> What to work on: Determine how many lines below contain the word "colony", then write that number by itself.

> Data shown:
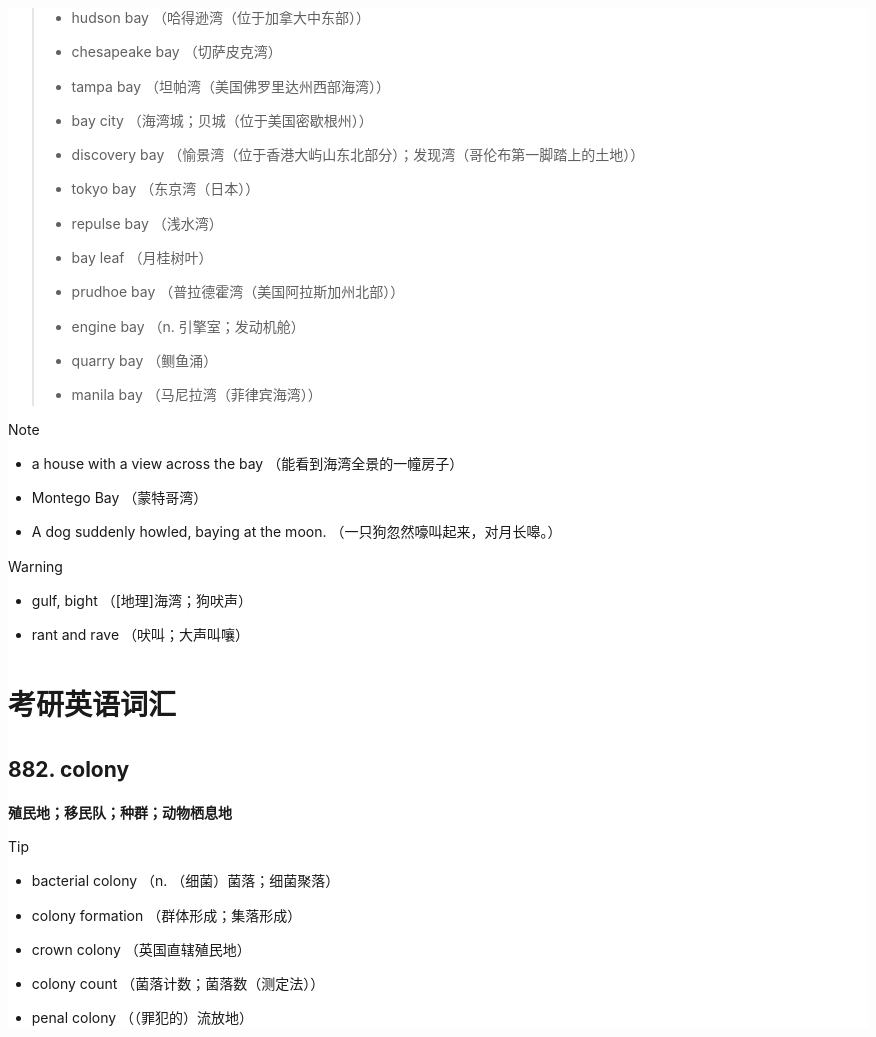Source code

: >
> - hudson bay （哈得逊湾（位于加拿大中东部））
>
> - chesapeake bay （切萨皮克湾）
>
> - tampa bay （坦帕湾（美国佛罗里达州西部海湾））
>
> - bay city （海湾城；贝城（位于美国密歇根州））
>
> - discovery bay （愉景湾（位于香港大屿山东北部分）；发现湾（哥伦布第一脚踏上的土地））
>
> - tokyo bay （东京湾（日本））
>
> - repulse bay （浅水湾）
>
> - bay leaf （月桂树叶）
>
> - prudhoe bay （普拉德霍湾（美国阿拉斯加州北部））
>
> - engine bay （n. 引擎室；发动机舱）
>
> - quarry bay （鲗鱼涌）
>
> - manila bay （马尼拉湾（菲律宾海湾））
>

> [!NOTE]
>
> - a house with a view across the bay （能看到海湾全景的一幢房子）
>
> - Montego Bay （蒙特哥湾）
>
> - A dog suddenly howled, baying at the moon. （一只狗忽然嚎叫起来，对月长嗥。）
>

> [!WARNING]
>
> - gulf, bight （[地理]海湾；狗吠声）
>
> - rant and rave （吠叫；大声叫嚷）
>

# 考研英语词汇

## 882. colony

**殖民地；移民队；种群；动物栖息地**

> [!TIP]
>
> - bacterial colony （n. （细菌）菌落；细菌聚落）
>
> - colony formation （群体形成；集落形成）
>
> - crown colony （英国直辖殖民地）
>
> - colony count （菌落计数；菌落数（测定法））
>
> - penal colony （（罪犯的）流放地）
>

> The completed task: 6